Knights of the Black and White
It is 1088. While many French nobles continue their occupation of a violently hostile England, one young knight, Hugh de Payens, is inducted into a powerful secret society in his father's castle in Anjou. The Order of Rebirth in Sion draws its membership from the ranks of some of France's most powerful families, with only one son from each generation eligible to be selected, and its members' loyalty to the ancient brotherhood transcends loyalty to both Church and state.

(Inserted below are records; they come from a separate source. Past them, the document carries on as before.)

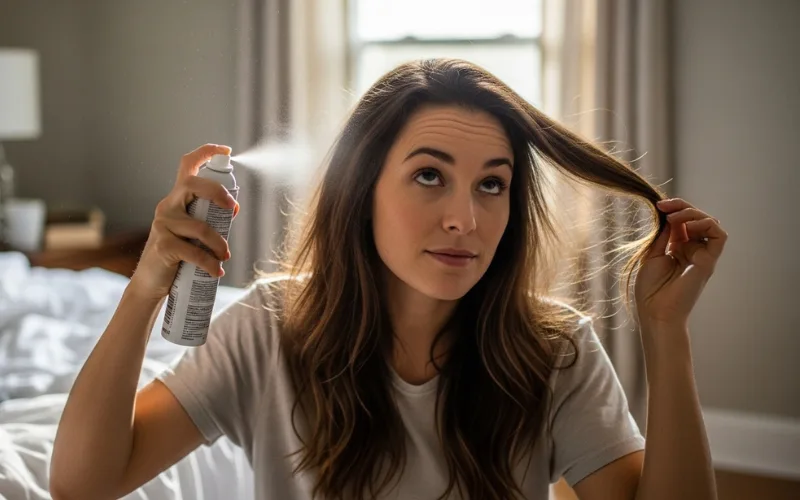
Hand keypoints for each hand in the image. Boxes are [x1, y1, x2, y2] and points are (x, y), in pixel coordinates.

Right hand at [129, 144, 239, 299]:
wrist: (152, 281)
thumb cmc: (179, 253)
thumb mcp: (192, 230)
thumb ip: (207, 216)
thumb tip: (233, 208)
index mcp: (177, 198)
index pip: (187, 166)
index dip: (205, 153)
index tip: (225, 150)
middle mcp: (167, 206)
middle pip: (191, 184)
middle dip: (216, 192)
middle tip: (233, 209)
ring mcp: (163, 225)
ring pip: (199, 226)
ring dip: (219, 243)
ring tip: (225, 256)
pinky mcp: (163, 246)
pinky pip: (194, 251)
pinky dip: (210, 263)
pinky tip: (217, 271)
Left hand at [634, 198, 727, 329]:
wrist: (655, 310)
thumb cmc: (650, 289)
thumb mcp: (652, 255)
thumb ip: (663, 235)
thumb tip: (669, 216)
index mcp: (678, 248)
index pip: (682, 221)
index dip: (674, 209)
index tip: (658, 206)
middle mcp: (693, 249)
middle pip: (697, 218)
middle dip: (682, 207)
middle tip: (664, 206)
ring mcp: (702, 255)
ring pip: (710, 223)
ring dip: (693, 214)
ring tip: (674, 217)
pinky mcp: (709, 261)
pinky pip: (719, 236)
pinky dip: (706, 225)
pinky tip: (688, 227)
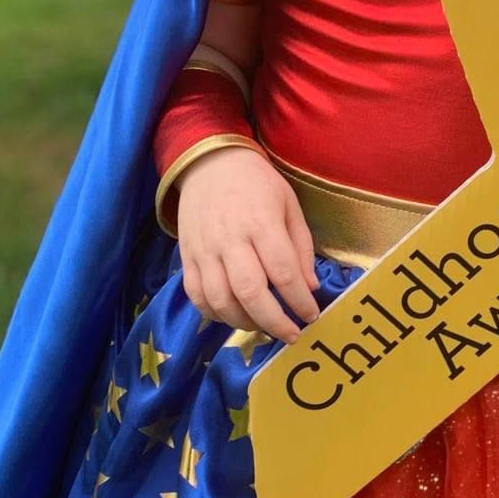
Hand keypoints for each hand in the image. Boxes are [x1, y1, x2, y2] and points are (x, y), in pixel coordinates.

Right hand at [176, 145, 321, 342]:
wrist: (210, 163)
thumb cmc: (258, 183)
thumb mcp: (289, 205)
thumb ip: (301, 247)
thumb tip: (309, 288)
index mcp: (261, 223)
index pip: (283, 272)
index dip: (300, 301)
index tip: (312, 316)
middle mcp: (230, 240)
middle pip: (250, 293)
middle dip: (275, 321)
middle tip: (292, 334)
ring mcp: (204, 250)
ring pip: (221, 300)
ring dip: (245, 323)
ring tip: (264, 326)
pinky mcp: (186, 257)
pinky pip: (196, 296)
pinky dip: (215, 314)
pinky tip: (234, 316)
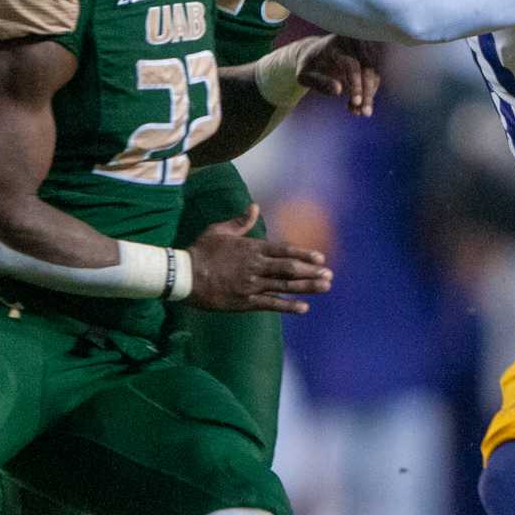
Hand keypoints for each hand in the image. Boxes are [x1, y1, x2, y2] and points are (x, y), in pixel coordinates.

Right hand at [187, 204, 330, 313]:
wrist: (184, 275)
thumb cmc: (201, 250)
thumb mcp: (219, 230)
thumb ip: (240, 221)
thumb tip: (255, 206)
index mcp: (252, 248)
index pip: (284, 250)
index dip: (304, 254)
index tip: (321, 258)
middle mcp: (255, 266)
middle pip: (290, 269)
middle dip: (311, 272)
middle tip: (329, 275)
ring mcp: (251, 285)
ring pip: (284, 286)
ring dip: (307, 287)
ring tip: (325, 287)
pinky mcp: (244, 301)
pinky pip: (271, 304)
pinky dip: (288, 306)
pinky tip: (304, 307)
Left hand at [296, 34, 383, 115]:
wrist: (315, 55)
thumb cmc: (308, 66)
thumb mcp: (304, 75)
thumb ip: (318, 82)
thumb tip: (338, 91)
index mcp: (336, 45)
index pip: (352, 65)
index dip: (355, 84)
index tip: (356, 102)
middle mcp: (353, 45)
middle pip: (368, 70)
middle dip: (368, 93)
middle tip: (366, 113)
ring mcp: (363, 51)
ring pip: (374, 75)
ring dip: (369, 95)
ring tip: (357, 112)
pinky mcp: (368, 61)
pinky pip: (373, 79)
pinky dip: (368, 94)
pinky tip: (355, 107)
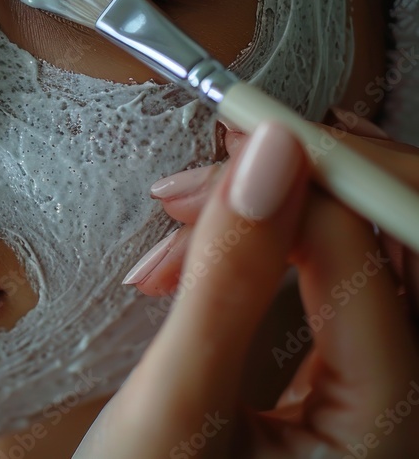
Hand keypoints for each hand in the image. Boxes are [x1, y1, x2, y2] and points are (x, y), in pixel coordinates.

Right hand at [73, 117, 418, 457]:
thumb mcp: (174, 408)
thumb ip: (226, 282)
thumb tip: (268, 155)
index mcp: (394, 431)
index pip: (374, 262)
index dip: (305, 182)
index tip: (227, 140)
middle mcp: (410, 409)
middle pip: (404, 248)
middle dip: (305, 191)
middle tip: (214, 169)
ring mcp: (381, 396)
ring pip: (371, 259)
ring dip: (281, 218)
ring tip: (180, 220)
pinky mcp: (344, 382)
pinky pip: (339, 285)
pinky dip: (275, 249)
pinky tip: (210, 246)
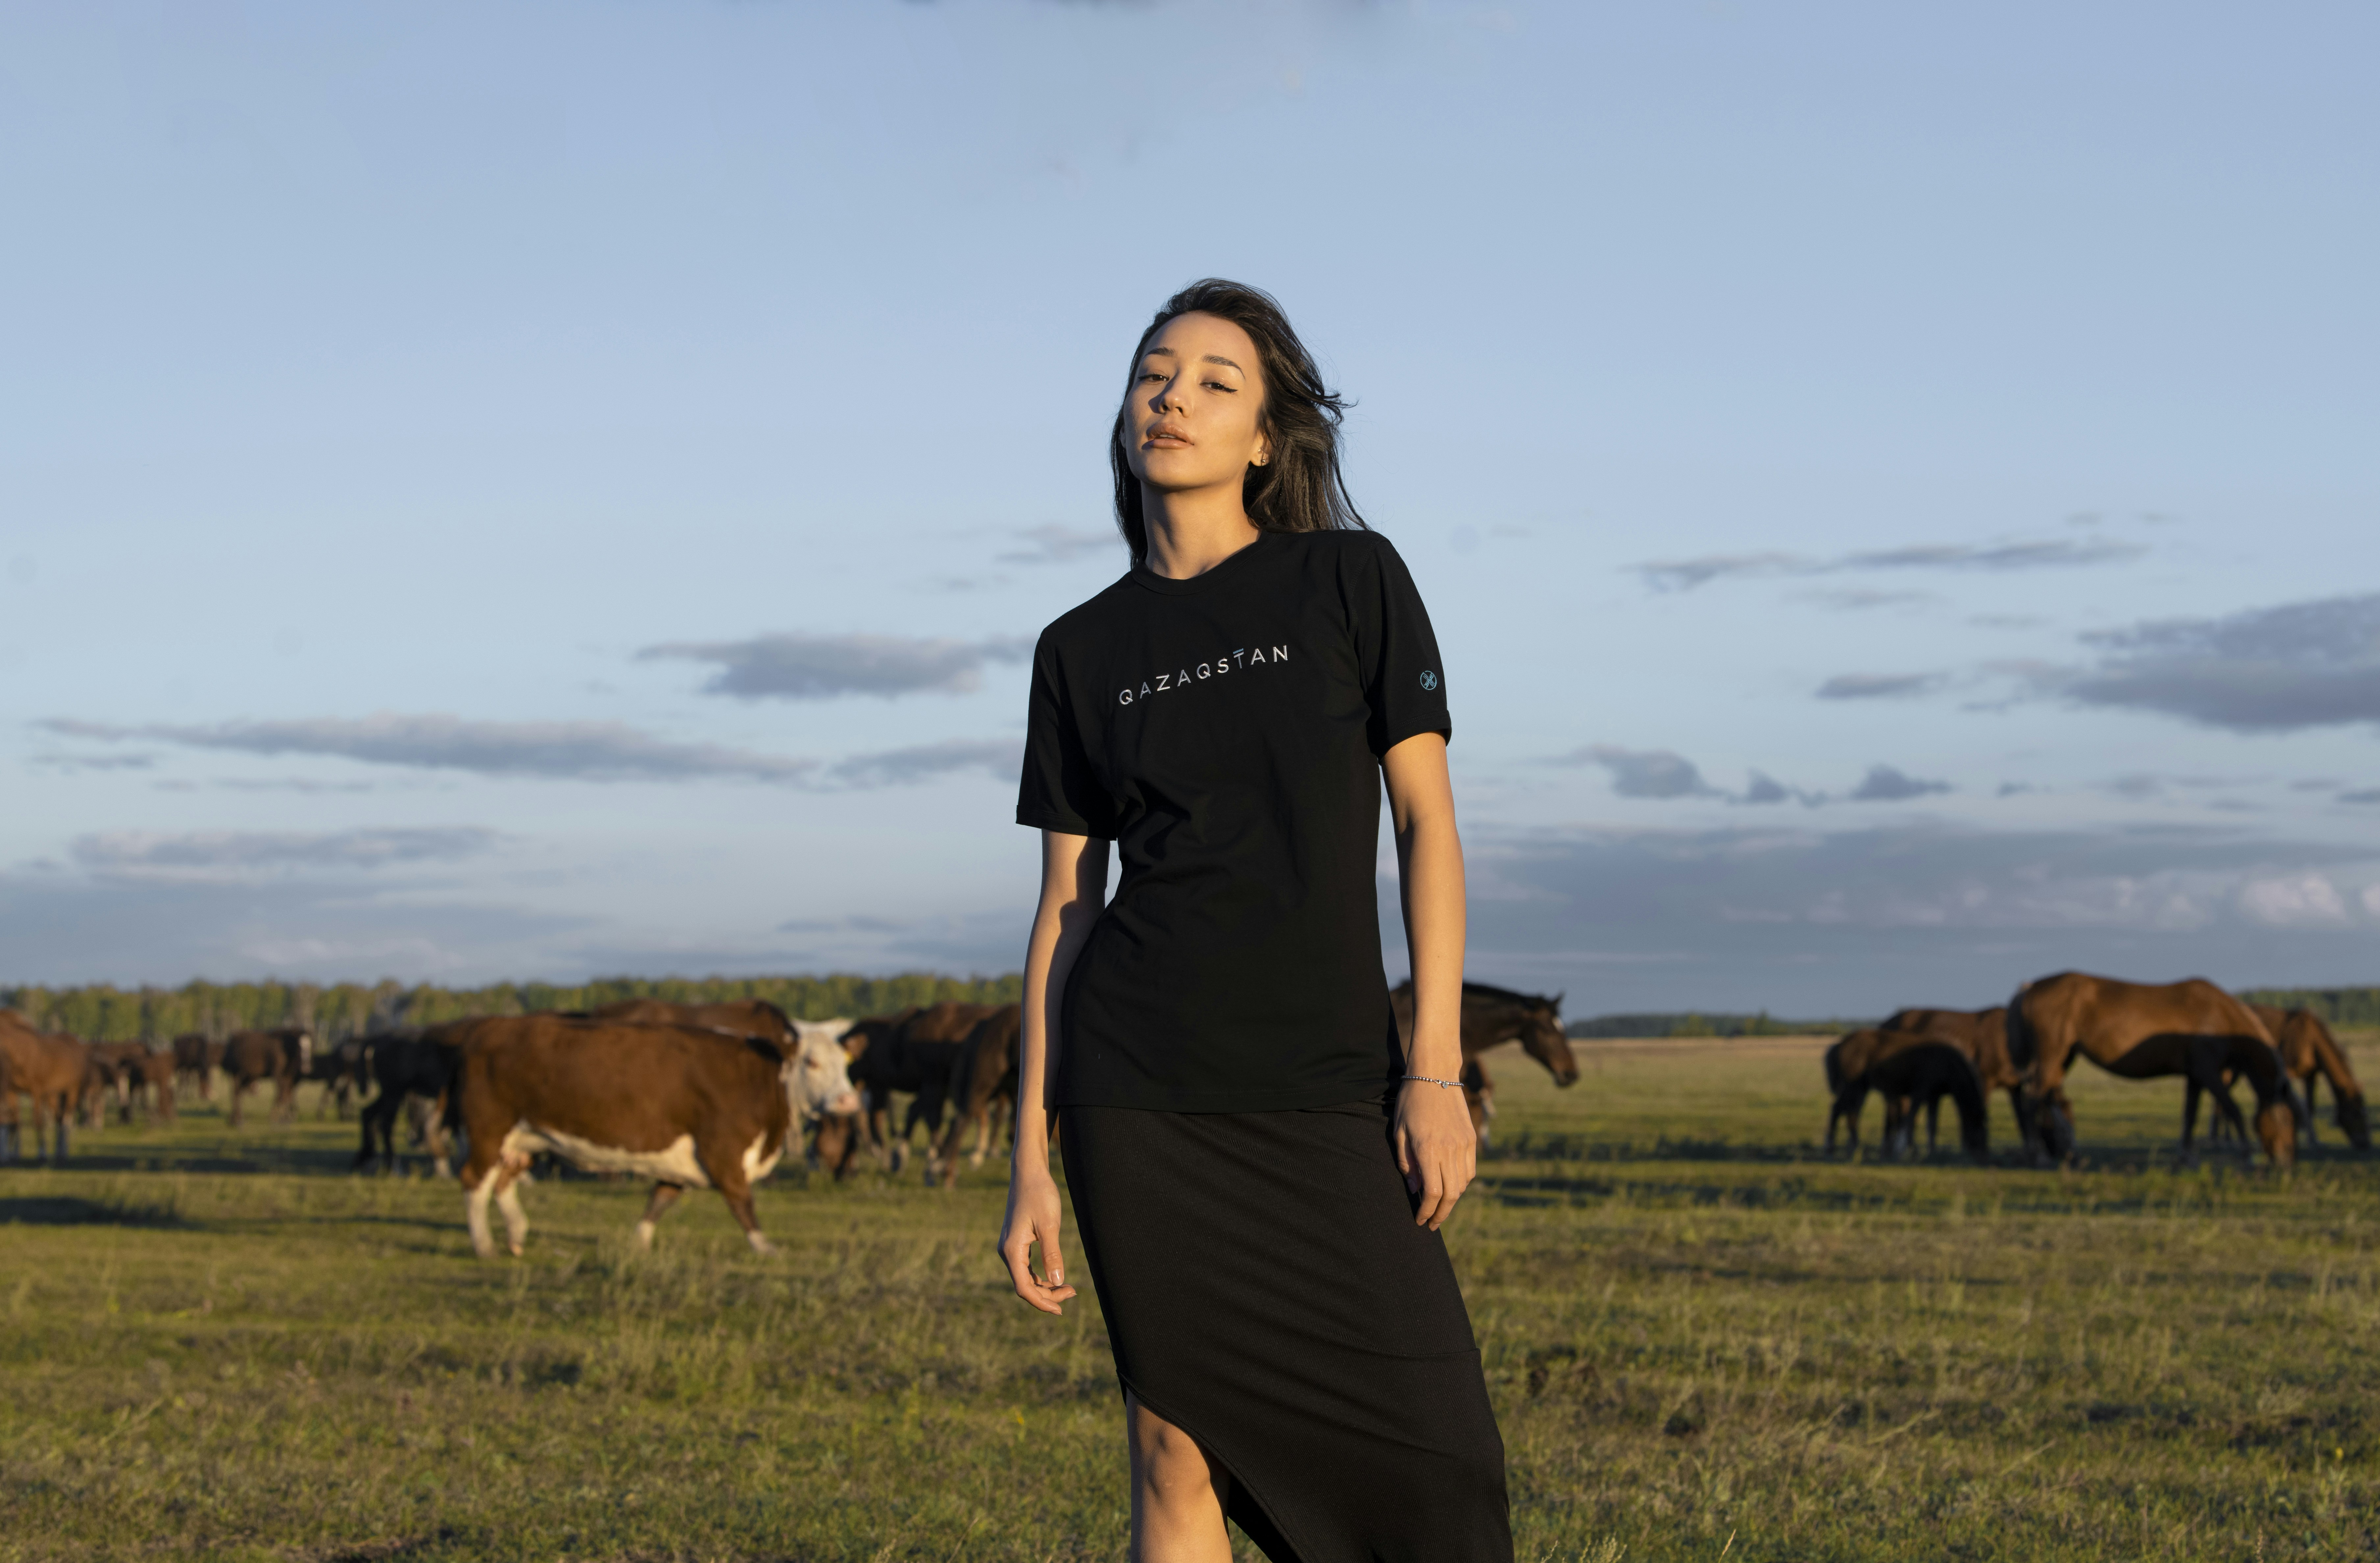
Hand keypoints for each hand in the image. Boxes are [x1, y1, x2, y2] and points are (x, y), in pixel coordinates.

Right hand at [999, 1160, 1077, 1314]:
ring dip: (1045, 1286)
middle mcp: (1006, 1251)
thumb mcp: (1049, 1225)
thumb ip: (1052, 1255)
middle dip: (1047, 1295)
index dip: (1041, 1302)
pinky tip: (1055, 1277)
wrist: (1028, 1172)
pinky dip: (1040, 1276)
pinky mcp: (1016, 1242)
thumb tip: (1057, 1282)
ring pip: (1025, 1277)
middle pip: (1024, 1285)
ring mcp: (1010, 1247)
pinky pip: (1026, 1267)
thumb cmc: (1039, 1194)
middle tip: (1073, 1293)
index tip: (1061, 1310)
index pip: (1024, 1288)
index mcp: (1011, 1250)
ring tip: (1069, 1288)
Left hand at [1395, 1078, 1476, 1229]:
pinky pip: (1470, 1170)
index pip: (1431, 1192)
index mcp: (1428, 1149)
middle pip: (1450, 1194)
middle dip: (1441, 1213)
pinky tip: (1451, 1187)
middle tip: (1432, 1223)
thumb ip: (1407, 1162)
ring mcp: (1464, 1144)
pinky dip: (1461, 1183)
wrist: (1435, 1074)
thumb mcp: (1399, 1131)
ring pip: (1462, 1184)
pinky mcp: (1471, 1139)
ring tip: (1439, 1207)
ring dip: (1451, 1200)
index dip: (1427, 1211)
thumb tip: (1415, 1189)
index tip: (1420, 1221)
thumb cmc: (1410, 1101)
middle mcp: (1449, 1149)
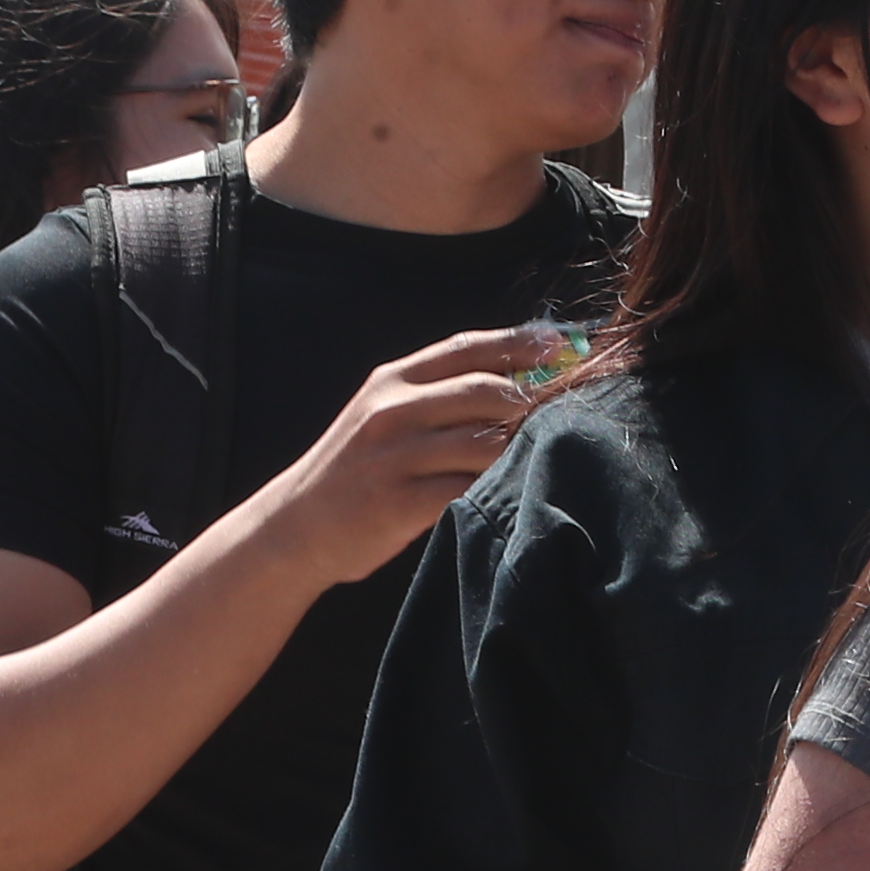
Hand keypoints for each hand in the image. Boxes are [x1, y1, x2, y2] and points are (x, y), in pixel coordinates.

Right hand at [232, 327, 553, 586]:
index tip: (567, 344)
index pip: (467, 347)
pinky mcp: (396, 502)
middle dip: (537, 398)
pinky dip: (499, 490)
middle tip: (576, 409)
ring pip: (482, 441)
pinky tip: (520, 494)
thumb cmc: (356, 472)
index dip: (521, 342)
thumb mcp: (384, 416)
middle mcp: (391, 409)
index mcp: (393, 380)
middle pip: (483, 389)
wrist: (293, 528)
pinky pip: (465, 489)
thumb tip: (517, 378)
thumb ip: (436, 395)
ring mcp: (392, 456)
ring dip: (525, 447)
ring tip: (555, 455)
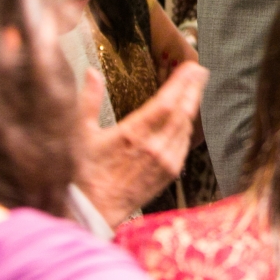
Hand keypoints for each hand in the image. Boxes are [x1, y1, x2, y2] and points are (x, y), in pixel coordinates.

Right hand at [74, 61, 207, 227]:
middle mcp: (154, 147)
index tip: (190, 67)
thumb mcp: (79, 135)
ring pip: (186, 127)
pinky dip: (187, 128)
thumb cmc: (82, 174)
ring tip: (194, 89)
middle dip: (193, 88)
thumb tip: (92, 73)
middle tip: (200, 71)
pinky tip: (186, 119)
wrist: (92, 212)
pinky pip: (185, 144)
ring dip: (191, 106)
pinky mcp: (169, 174)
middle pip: (183, 111)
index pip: (166, 102)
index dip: (181, 83)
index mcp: (133, 134)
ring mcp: (165, 162)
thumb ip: (88, 101)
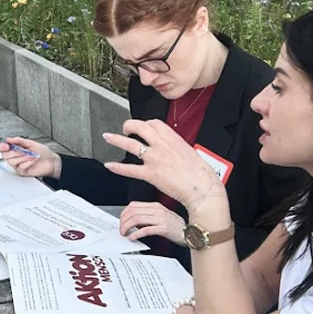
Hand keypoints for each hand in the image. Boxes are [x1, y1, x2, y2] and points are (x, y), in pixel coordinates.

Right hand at [0, 137, 60, 178]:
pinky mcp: (22, 171)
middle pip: (4, 155)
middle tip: (22, 151)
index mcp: (15, 148)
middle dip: (14, 152)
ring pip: (11, 162)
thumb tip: (9, 139)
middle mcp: (15, 156)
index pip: (2, 148)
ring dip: (22, 157)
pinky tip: (33, 160)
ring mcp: (17, 165)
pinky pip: (20, 166)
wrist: (51, 161)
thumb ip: (19, 140)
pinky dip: (28, 162)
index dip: (1, 147)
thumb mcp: (31, 143)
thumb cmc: (43, 152)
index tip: (6, 146)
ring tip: (30, 155)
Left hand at [103, 119, 228, 217]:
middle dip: (129, 125)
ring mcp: (155, 159)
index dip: (145, 124)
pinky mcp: (151, 174)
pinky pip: (129, 169)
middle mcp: (162, 146)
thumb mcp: (190, 152)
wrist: (204, 190)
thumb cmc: (201, 175)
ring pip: (130, 144)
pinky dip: (117, 167)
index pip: (154, 123)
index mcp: (173, 139)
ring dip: (116, 140)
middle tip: (124, 128)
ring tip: (108, 137)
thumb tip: (171, 149)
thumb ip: (176, 148)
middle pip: (140, 127)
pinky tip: (110, 165)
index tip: (142, 127)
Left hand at [119, 201, 186, 245]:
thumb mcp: (160, 216)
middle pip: (133, 212)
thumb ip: (147, 216)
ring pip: (137, 219)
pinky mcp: (164, 228)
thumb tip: (132, 221)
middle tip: (121, 229)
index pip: (133, 205)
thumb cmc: (176, 226)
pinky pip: (146, 229)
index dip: (123, 213)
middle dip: (123, 221)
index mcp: (155, 205)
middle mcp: (157, 210)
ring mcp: (161, 218)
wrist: (191, 233)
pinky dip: (136, 234)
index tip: (121, 221)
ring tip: (124, 233)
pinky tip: (132, 238)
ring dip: (127, 227)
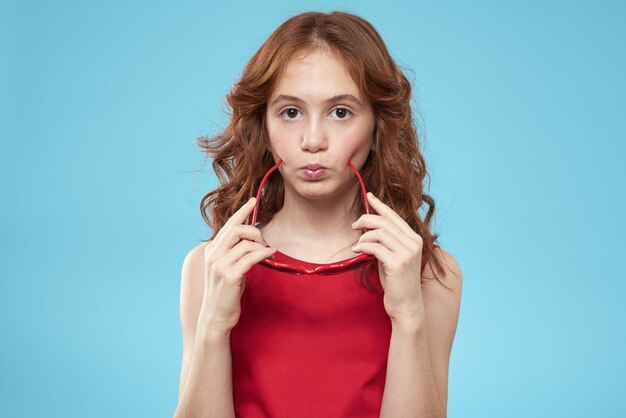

When the new Pope calls for knights to join his Crusade to redeem the Holy Land, Hugh is commanded by the Order to go along and finds himself in hellish battle in Jerusalem. Sickened by the slaughter of innocents and civilians and appalled by the savagery of his fellow Christians, Hugh appeals to the Order to allow him and a few of the brotherhood to follow a different path. Determined to remain true to their own beliefs, they become the Poor Fellow Soldiers of Christ, a unique order of fighting monks, and use the skills honed in battle to defend and protect pilgrims on the road to Jerusalem. But the Order has a different plan, and soon the brethren are charged with an outlandish and dangerous task — a seemingly impossible mission to uncover a treasure hidden in the very center of Jerusalem, a treasure that might not only destroy the Crusader kingdom of Jerusalem but also threaten the fabric of the Church itself. (From Penguin Canada)
From the book
As the guards on either side of the doors ahead came to attention and saluted him, not even the rattling clatter of their armor penetrated awareness of the frowning, mop-headed young man who walked towards them. He was deep in though, head down and moving slowly, a heavy, sheathed broadsword slung across the back of his neck like a yoke, and his arms extended so that his hands hung loosely over both ends of the long weapon, at hilt and point. It was the guards' movements that finally caught his attention as they stepped quickly forward and swung the side, heavy doors open to admit him. He looked up, blinked, nodded cordially at the guard commander, and dropped one arm from the end of the sword, catching the hilt in his other hand at the same moment, so that the long blade swung upright before he allowed it to slope backward to rest on his shoulder again.
From Knights of the Black and White by Jack Whyte ©2006. Published by Penguin Canada.